Ah yes, that's probably the reason....thanks, should've thought of that, since I suggested it in one of my earlier posts as a possible way a slow serve might hit
So, it appears a 55mph serve MIGHT hit a backstop, if it had the right trajectory. Just for closure, would you agree a 40mph serve has no chance of hitting a backstop on a single bounce unless the backstop is a fair bit closer?
Not so fast on these speeds.
Yes he makes them look pretty easy, but those serves are coming off pretty good. Speed trac on the ground near the net is going to read far slower than what we are comparing when looking at off the face numbers of the pros considered the standard. The pick up angle is not good and the distance is very poor.

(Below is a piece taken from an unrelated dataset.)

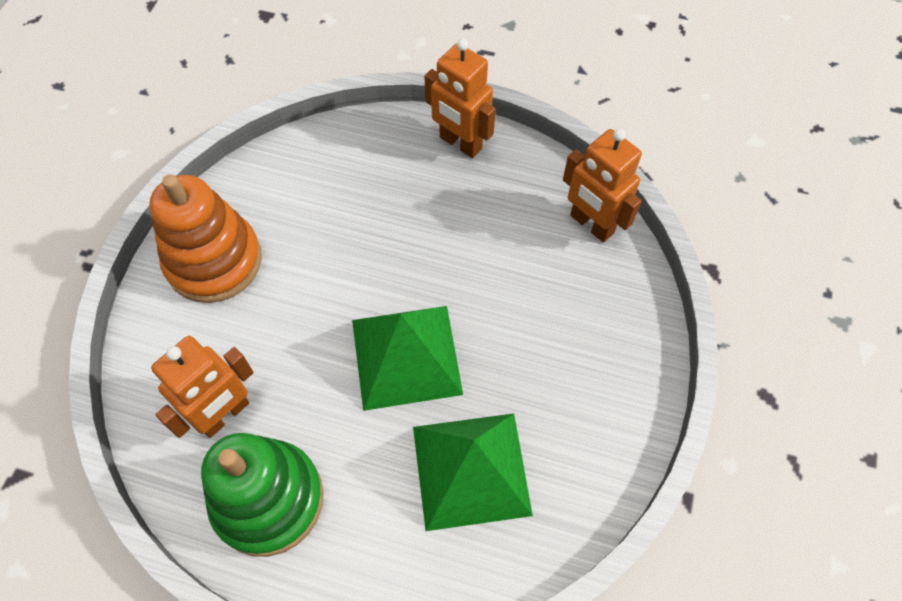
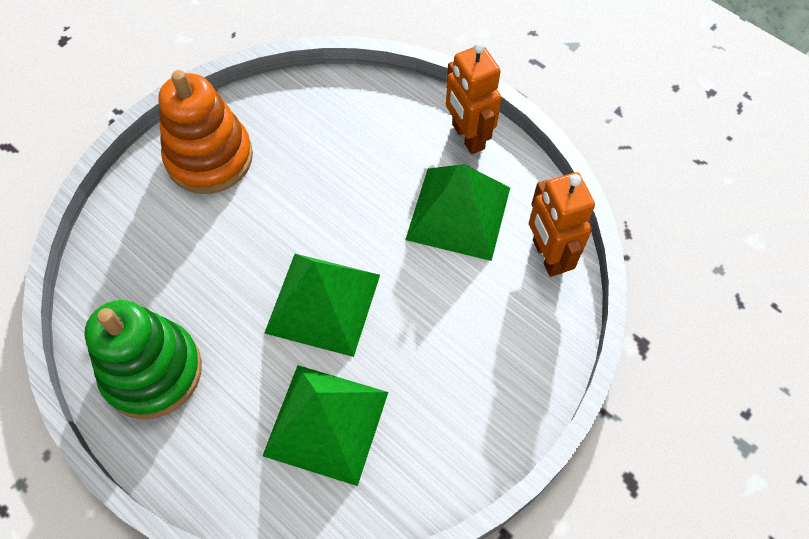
camera: 25 degrees right, 0 degrees up
(225, 415) = (154, 288): orange robot -> none
(489, 218) = (458, 213): none -> green pyramid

Given the article I posted earlier, which showed where a 120 serve is about 82 around the net, indicates about a 1/3 mph loss, and this doesn't even account for the poor pick up angle of the speed trac on the ground.
Using this 1/3 drop in speed would mean that a 65 mph serve would be about 95-99 off the racket. This is clearly in the 100 mph range discussed on the rule of thumb.
Common sense dictates that for a rule of thumb dealing with a normal flat first serve attempt,
you would be doing things standard, going down the middle of the box,
And going solidly into the fence.
Not special spins, or
just catching the T down the middle,
or having bounced 4-5 feet and dropping forever only to catch the bottom edge of the fence,
(a fence short of 22' is close to the standard of 21'.)
No, this rule of thumb won't work for every bast**dized exception one can come up with. We can argue this forever I guess, but till more folks get to hit on a quality measurement system on an ATP setup and see how easy it is to hit 100.
People only think it is sooo hard cause of these little speed trac machines that are so hard to set up even to get with 10% accuracy.
I still think that the rule of thumb is very useful if used with common sense and in the circumstance it is intended.
Jolly, thanks for your effort to clear it up some, but I think in the end, few see things different than they did to start with.
Maybe steady eddy now sees that his speed trac placed at the back fence gives him a number to double to get close to what the speed off the face was.
You did a nice job of collecting data and presenting it for us and I guess there will be quite a lot of interpretation on what it means.
At least maybe you proved how silly the 40 mph number is.